Henrietta nodded weakly.
“For how long?”
“Three days.”
Lou didn’t ask, she just tightened her arms around the girl’s shoulders and said, “Okay, sweetheart, up you go. Let’s get you to the hospital just to be sure. Just to be safe.”
Henrietta said, “University of Kentucky.”
“Okay, no problem. I’m going to take you right there.”
“I’m not afraid,” said Henrietta.
Lou smiled. “I’ve been afraid every day of my life,” she said. What she did not say: When my own labor started, I thought I was going into battle, but, honestly, it wasn’t anywhere near as bad as I thought it would be. I’ve had ruptured cysts that were worse. But even as she thought the words, making their way to her truck, Henrietta’s arm was slipped through hers like a fish through a holey net, landing on the ground, where she moaned steadily, steadily as a song, a dirge, an incantation. She sat there on her crossed legs, her hands grasping at her belly, simple suffering on her face. Lou could do nothing but kneel beside her as an attendant, patting her back.
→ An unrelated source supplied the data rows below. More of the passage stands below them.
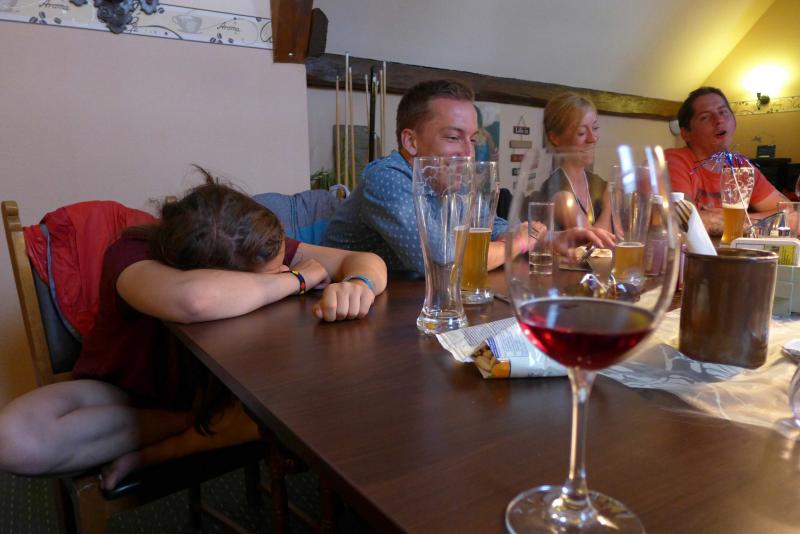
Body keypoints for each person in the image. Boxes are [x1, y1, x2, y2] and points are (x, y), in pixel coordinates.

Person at [0, 173, 387, 490]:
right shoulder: (131, 253)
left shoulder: (254, 244)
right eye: (273, 274)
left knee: (304, 405)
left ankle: (166, 447)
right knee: (13, 440)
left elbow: (365, 261)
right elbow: (195, 300)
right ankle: (195, 424)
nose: (284, 268)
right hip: (126, 391)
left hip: (224, 389)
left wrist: (360, 284)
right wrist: (297, 279)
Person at [323, 80, 613, 276]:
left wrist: (550, 240)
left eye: (472, 140)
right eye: (453, 137)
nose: (468, 153)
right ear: (411, 142)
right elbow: (440, 259)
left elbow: (491, 226)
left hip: (411, 304)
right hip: (340, 312)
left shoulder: (450, 181)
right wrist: (519, 244)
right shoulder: (386, 178)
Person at [666, 87, 787, 236]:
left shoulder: (741, 167)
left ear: (734, 121)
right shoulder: (675, 161)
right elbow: (679, 221)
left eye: (723, 112)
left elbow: (794, 215)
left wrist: (737, 220)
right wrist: (758, 222)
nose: (719, 120)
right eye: (705, 117)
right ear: (686, 133)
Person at [538, 92, 613, 233]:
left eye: (595, 128)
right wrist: (609, 206)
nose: (593, 138)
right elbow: (594, 243)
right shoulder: (558, 193)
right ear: (555, 138)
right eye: (581, 132)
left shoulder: (598, 183)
When Henrietta’s face finally loosened, Lou helped her to her feet. A few tentative steps and she was walking easy again, helping herself into the cab of Lou’s truck and waiting there for Lou to slip in behind the wheel. Only then did she say, “Will you call my father?” which Lou did, saying they were headed to UK and detecting panic there in the man’s voice, so different from the low, even, steady, unmoved, resilient, enduring voice beside her. It made the hair stand up on her arms.